Problem to work on → List every proper place name that appears in the Arctic travel journal below.

====== Excerpt ======

We landed in Kangiksujjuaq and our guides picked us up and drove us to the school where we are making our new home for 5 days. We took a walk around and I must say strangely enough it was very similar to my memories of places like Jamaica and Belize, the homes are all up on jacks, some of them very shack like, barren dirt roads, just no palm trees or Red Stripe. Anyway it is a beautiful little settlement nestled at the bottom of a great fjord, huge vertical, and perfectly clear Arctic Ocean water. The sunset was unlike anything I have ever scene in my life, it is currently midnight and it is still light out. The sun took about 30 minutes to go from on the horizon to setting, I’ve never seen that happen before, down close to the equator the sun sets so quickly that if you blink you may miss it, up here you cant avoid it, and it was the most flaming red sunset I have ever seen, to top it off there was a massive rainbow arcing the whole community. The only other experience I have had of this caliber was sailing out of New York City once right after a crazy rain storm, the big black clouds where blood red and deep grey-blue as the setting sun beams filtered beautifully through the polluted Manhattan skyline, a rainbow arced the whole horizon in fore of the ship, and the sunset in the stern…then no kidding, at least 20 dolphins started playing and surfing in our wake…tonight’s sunset over the inlet and the mountains was just as astounding!
The people here are very timid and shy, they don’t make too much notice of us and are a bit too intimidated by us to say hello back to us, but at the same time they are very friendly and I don’t feel threatened, I only hope they wont feel threatened by our presence, especially with our cameras. One other thing I must add, it feels like the apocalypse here, or at least Mad Maxx…EVERYONE races there motocross bikes, or their quadrunner ATCs up and down and all around the dusty streets of this VERY small community of 540 people. It sounds like the buzz of a thousand bumble bees there is so much wheeler action kicking up dust in this arctic town…I LOVE IT!
DAY 4
Today was as an eventful day as I could have ever asked for in the arctic. We woke up early and Genti and I took a walk about the own getting some great shots of the towering mountains engulfed in fog. It was such a peaceful morning with not a sole awake. Around noon we met our helicopter pilot and started getting the aerial shots that we are in such need of, and man was that ever a view!!! We where specifically on the hunt for polar bears. We had a local hunter and 2 rifles on board the chopper jut in case. We got some great cliff and ocean aerials, circled a great big iceberg and then flew down to 40 feet on top of the freezing arctic water to get an incredible shot of a walrus and her baby pup. This site is even more of a rarity than seeing a Polar bear, we where so blessed, and the water was as smooth as glass.
We then flew inland over the tundra and flew over herds of hundreds of Caribou. What beautiful animals, the sight and sound of the chopper gave them a good fright but the shots of them running along the riversides and cliff tops where priceless. We ended up in a ravine with a rapid river racing down the middle. This valley of high and very narrow cliffs wound down the arctic tundra over waterfalls and past herds of Caribou for …at leas 20 minutes of flying, that’s quite a distance!!!

====== Information provided ======

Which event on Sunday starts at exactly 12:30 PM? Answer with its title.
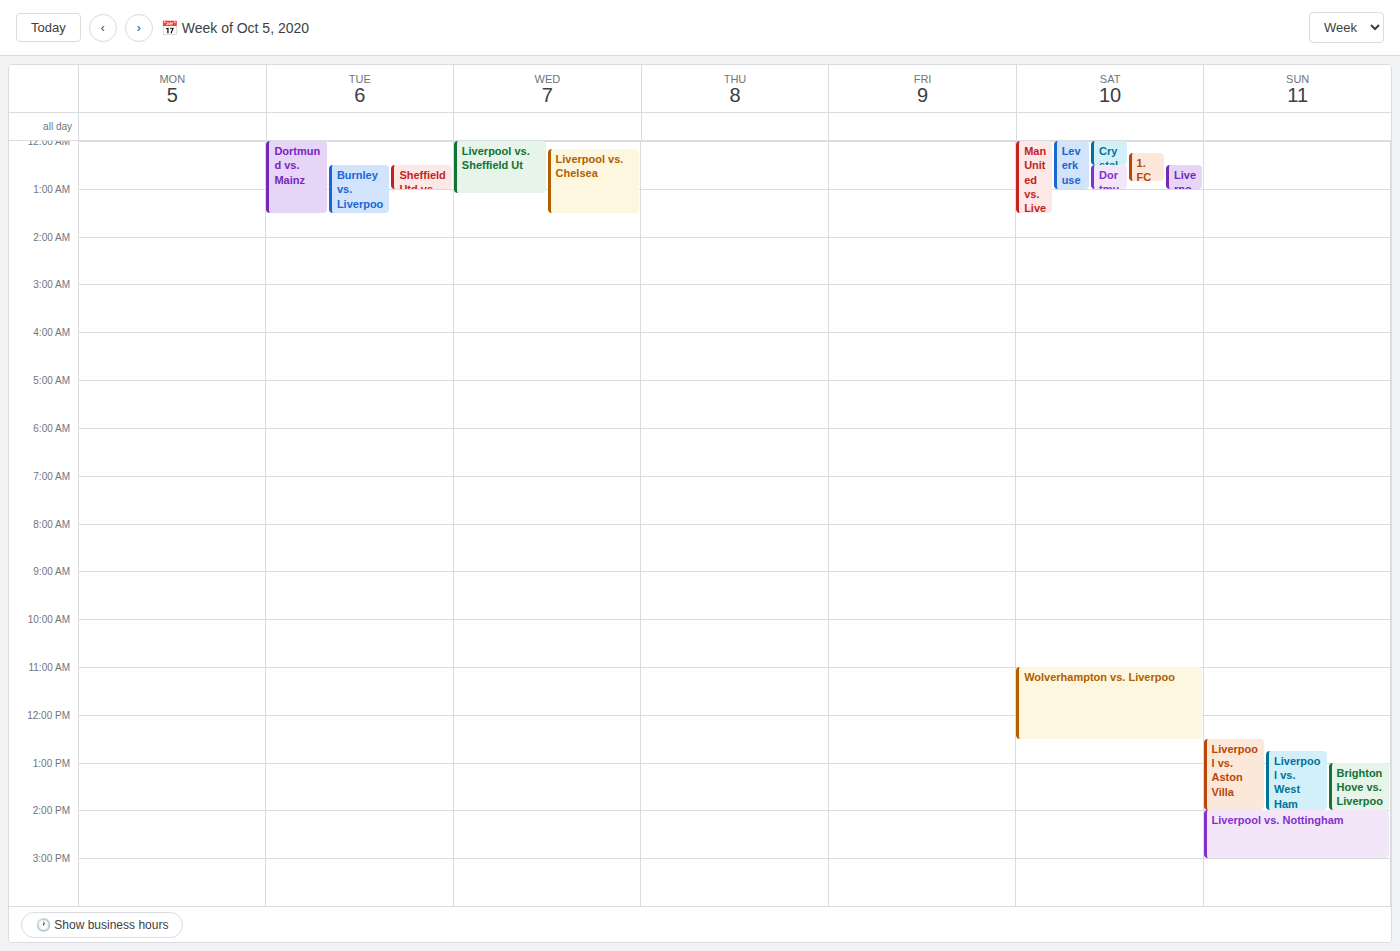
"Liverpool vs. Aston Villa"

======

Answer to the problem → Kangiksujjuaq, Jamaica, Belize, Arctic Ocean, New York City, Manhattan